Following on from an
unusual wine last year, I'm giving Egringen's favourite winery
Weingut Brenneisen some more coverage today with a Pinot Noir dating back a few years. The Brenneisen family sell their wares (fruit and veg, home-made bread,
pastries, eggs, flowers and wine) every Saturday in front of
Matthäuskirche here in Kleinbasel (i.e. Basel on the right bank of the Rhine). I've heard good things about them since my first encounter, so now it's time for something more "conventional", shall we say, within a Baden context.
Weingut Brenneisen, Spätburgunder trocken "Läufelberg" 2007, Baden, Germany
Dirk Brenneisen produces four different Pinots. A basic offering, one called
Hütte ("Hut"), this wine (costing EUR 10), and his premium wine, the aptly named
Himmelreich ("Heaven"). I went for this particular bottle because, unlike the others, it had already had a few years of ageing under its belt.
Along with the
Tüllinger hill that separates Weil from Lörrach and the
Katzenberg rising northwards from Efringen-Kirchen through which Deutsche Bahn's ICE passenger trains now hurtle underground, the
Läufelberg hill is one of Markgräflerland's first meadowy precursors to the higher altitudes of the southern Black Forest. Although being known first and foremost as the moderate incline that overlooks the picturesque villages of
Fischingen, Egringen and Schallbach, it is also a specific plot of vineyard - as are
Hütte and
Himmelreich. Whereas
Hütte is vinified in traditional large oak casks,
Läufelberg undergoes 28 months in used oak barrels (this is according to the label, but it says "24 months" on the website).

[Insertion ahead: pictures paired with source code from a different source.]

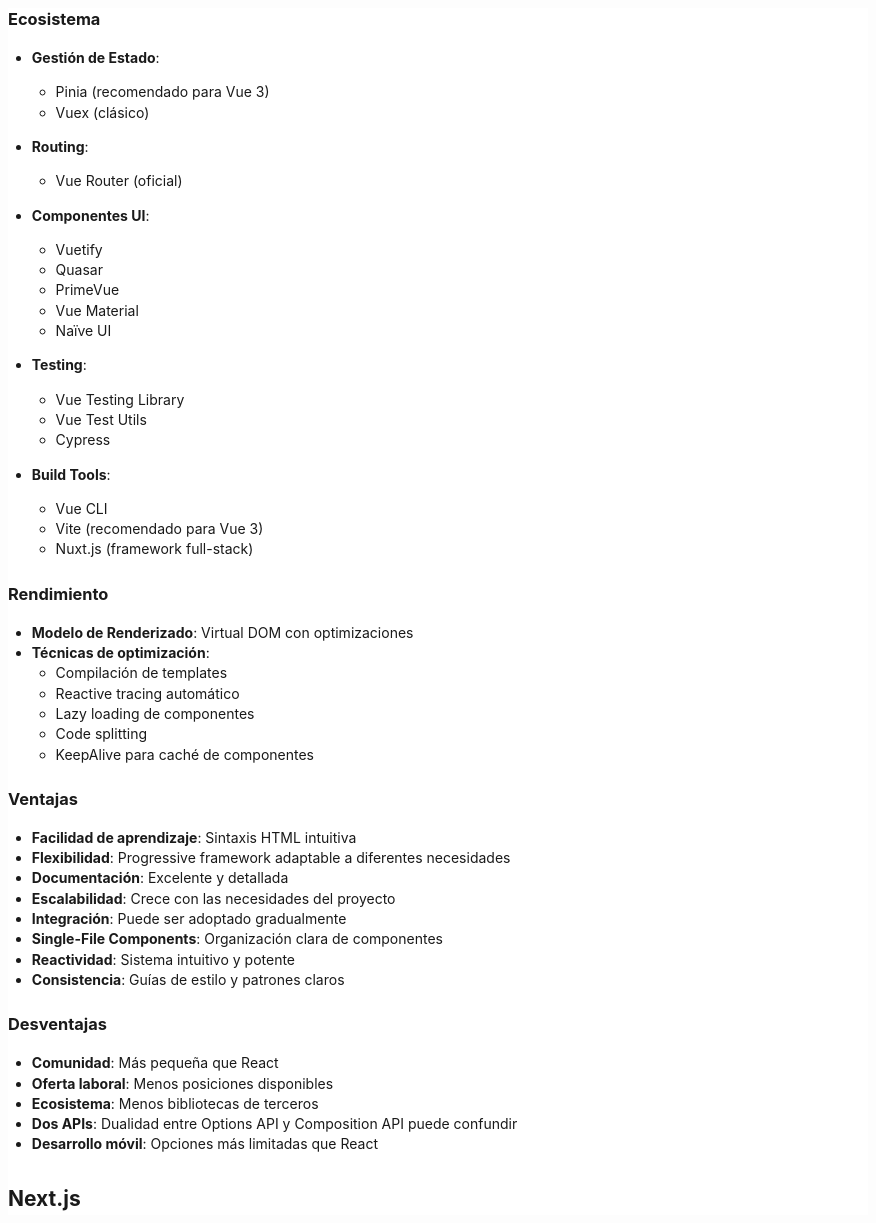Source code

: ### Ecosistema
* **Gestión de Estado**:
  * Pinia (recomendado para Vue 3)
  * Vuex (clásico)

* **Routing**:
  * Vue Router (oficial)

* **Componentes UI**:
  * Vuetify
  * Quasar
  * PrimeVue
  * Vue Material
  * Naïve UI

* **Testing**:
  * Vue Testing Library
  * Vue Test Utils
  * Cypress

* **Build Tools**:
  * Vue CLI
  * Vite (recomendado para Vue 3)
  * Nuxt.js (framework full-stack)

### Rendimiento
* **Modelo de Renderizado**: Virtual DOM con optimizaciones
* **Técnicas de optimización**:
  * Compilación de templates
  * Reactive tracing automático
  * Lazy loading de componentes
  * Code splitting
  * KeepAlive para caché de componentes

### Ventajas
* **Facilidad de aprendizaje**: Sintaxis HTML intuitiva
* **Flexibilidad**: Progressive framework adaptable a diferentes necesidades
* **Documentación**: Excelente y detallada
* **Escalabilidad**: Crece con las necesidades del proyecto
* **Integración**: Puede ser adoptado gradualmente
* **Single-File Components**: Organización clara de componentes
* **Reactividad**: Sistema intuitivo y potente
* **Consistencia**: Guías de estilo y patrones claros

### Desventajas
* **Comunidad**: Más pequeña que React
* **Oferta laboral**: Menos posiciones disponibles
* **Ecosistema**: Menos bibliotecas de terceros
* **Dos APIs**: Dualidad entre Options API y Composition API puede confundir
* **Desarrollo móvil**: Opciones más limitadas que React

## Next.js
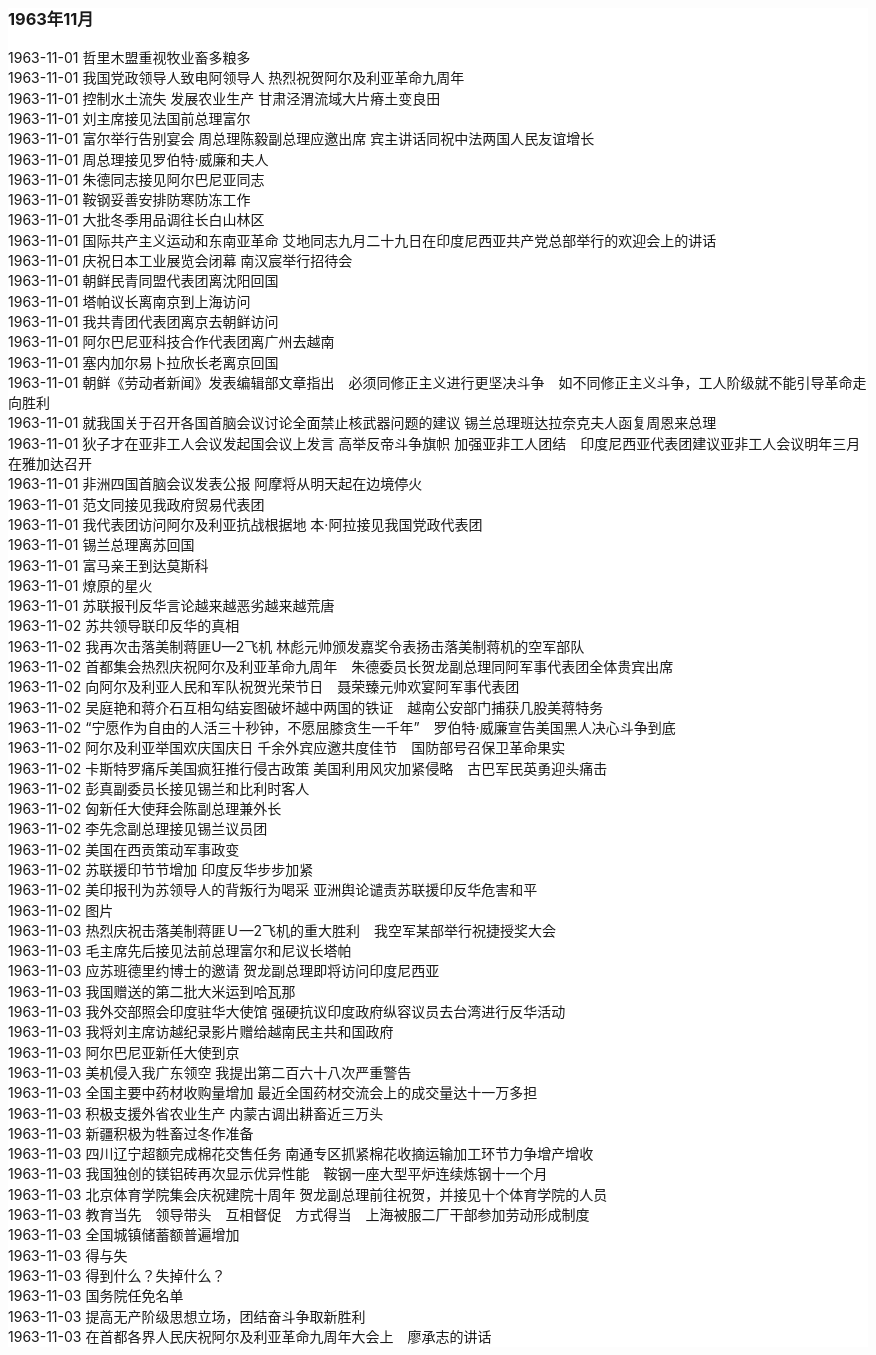 ### 1963年11月  
1963-11-01 哲里木盟重视牧业畜多粮多  
1963-11-01 我国党政领导人致电阿领导人  热烈祝贺阿尔及利亚革命九周年  
1963-11-01 控制水土流失  发展农业生产  甘肃泾渭流域大片瘠土变良田  
1963-11-01 刘主席接见法国前总理富尔  
1963-11-01 富尔举行告别宴会  周总理陈毅副总理应邀出席  宾主讲话同祝中法两国人民友谊增长  
1963-11-01 周总理接见罗伯特·威廉和夫人  
1963-11-01 朱德同志接见阿尔巴尼亚同志  
1963-11-01 鞍钢妥善安排防寒防冻工作  
1963-11-01 大批冬季用品调往长白山林区  
1963-11-01 国际共产主义运动和东南亚革命  艾地同志九月二十九日在印度尼西亚共产党总部举行的欢迎会上的讲话  
1963-11-01 庆祝日本工业展览会闭幕  南汉宸举行招待会  
1963-11-01 朝鲜民青同盟代表团离沈阳回国  
1963-11-01 塔帕议长离南京到上海访问  
1963-11-01 我共青团代表团离京去朝鲜访问  
1963-11-01 阿尔巴尼亚科技合作代表团离广州去越南  
1963-11-01 塞内加尔易卜拉欣长老离京回国  
1963-11-01 朝鲜《劳动者新闻》发表编辑部文章指出　必须同修正主义进行更坚决斗争　如不同修正主义斗争，工人阶级就不能引导革命走向胜利  
1963-11-01 就我国关于召开各国首脑会议讨论全面禁止核武器问题的建议  锡兰总理班达拉奈克夫人函复周恩来总理  
1963-11-01 狄子才在亚非工人会议发起国会议上发言  高举反帝斗争旗帜  加强亚非工人团结　印度尼西亚代表团建议亚非工人会议明年三月在雅加达召开  
1963-11-01 非洲四国首脑会议发表公报  阿摩将从明天起在边境停火  
1963-11-01 范文同接见我政府贸易代表团  
1963-11-01 我代表团访问阿尔及利亚抗战根据地  本·阿拉接见我国党政代表团  
1963-11-01 锡兰总理离苏回国  
1963-11-01 富马亲王到达莫斯科  
1963-11-01 燎原的星火  
1963-11-01 苏联报刊反华言论越来越恶劣越来越荒唐  
1963-11-02 苏共领导联印反华的真相  
1963-11-02 我再次击落美制蒋匪U—2飞机  林彪元帅颁发嘉奖令表扬击落美制蒋机的空军部队  
1963-11-02 首都集会热烈庆祝阿尔及利亚革命九周年　朱德委员长贺龙副总理同阿军事代表团全体贵宾出席  
1963-11-02 向阿尔及利亚人民和军队祝贺光荣节日　聂荣臻元帅欢宴阿军事代表团  
1963-11-02 吴庭艳和蒋介石互相勾结妄图破坏越中两国的铁证　越南公安部门捕获几股美蒋特务  
1963-11-02 “宁愿作为自由的人活三十秒钟，不愿屈膝贪生一千年”　罗伯特·威廉宣告美国黑人决心斗争到底  
1963-11-02 阿尔及利亚举国欢庆国庆日  千余外宾应邀共度佳节　国防部号召保卫革命果实  
1963-11-02 卡斯特罗痛斥美国疯狂推行侵古政策  美国利用风灾加紧侵略　古巴军民英勇迎头痛击  
1963-11-02 彭真副委员长接见锡兰和比利时客人  
1963-11-02 匈新任大使拜会陈副总理兼外长  
1963-11-02 李先念副总理接见锡兰议员团  
1963-11-02 美国在西贡策动军事政变  
1963-11-02 苏联援印节节增加  印度反华步步加紧  
1963-11-02 美印报刊为苏领导人的背叛行为喝采  亚洲舆论谴责苏联援印反华危害和平  
1963-11-02 图片  
1963-11-03 热烈庆祝击落美制蒋匪Ｕ—2飞机的重大胜利　我空军某部举行祝捷授奖大会  
1963-11-03 毛主席先后接见法前总理富尔和尼议长塔帕  
1963-11-03 应苏班德里约博士的邀请  贺龙副总理即将访问印度尼西亚  
1963-11-03 我国赠送的第二批大米运到哈瓦那  
1963-11-03 我外交部照会印度驻华大使馆  强硬抗议印度政府纵容议员去台湾进行反华活动  
1963-11-03 我将刘主席访越纪录影片赠给越南民主共和国政府  
1963-11-03 阿尔巴尼亚新任大使到京  
1963-11-03 美机侵入我广东领空  我提出第二百六十八次严重警告  
1963-11-03 全国主要中药材收购量增加  最近全国药材交流会上的成交量达十一万多担  
1963-11-03 积极支援外省农业生产  内蒙古调出耕畜近三万头  
1963-11-03 新疆积极为牲畜过冬作准备  
1963-11-03 四川辽宁超额完成棉花交售任务  南通专区抓紧棉花收摘运输加工环节力争增产增收  
1963-11-03 我国独创的镁铝砖再次显示优异性能　鞍钢一座大型平炉连续炼钢十一个月  
1963-11-03 北京体育学院集会庆祝建院十周年  贺龙副总理前往祝贺，并接见十个体育学院的人员  
1963-11-03 教育当先　领导带头　互相督促　方式得当　上海被服二厂干部参加劳动形成制度  
1963-11-03 全国城镇储蓄额普遍增加  
1963-11-03 得与失  
1963-11-03 得到什么？失掉什么？  
1963-11-03 国务院任免名单  
1963-11-03 提高无产阶级思想立场，团结奋斗争取新胜利  
1963-11-03 在首都各界人民庆祝阿尔及利亚革命九周年大会上　廖承志的讲话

Himmelreich, meanwhile, is from 34-year old vines and matures in oak barrels of which one-third are new and two-thirds have been used before.
Anyway, this ruby-coloured
Läufelberg with lighter beige hints round the edges opens up with a quite a luxurious whiff of dark morello cherries and chocolate. I think I've noticed this in quite a few Pinots in the area from the Kaiserstuhl down to Basel. It also smells slightly sweaty in a farmyard sort of way. On the palate, the body is medium, the acidity fresh and the tannins velvety - still offering scope for further ageing. The cherry and chocolate theme continues. The effect is a little Christmassy, but thankfully there is no sign of any strawberry/raspberry-esque kitsch entering proceedings. The finish is medium.
For its price, this is genuinely good value from a local producer who - apart from getting a mention in Stuart Pigott's
Weinwunder Deutschland book - is still fairly unhailed.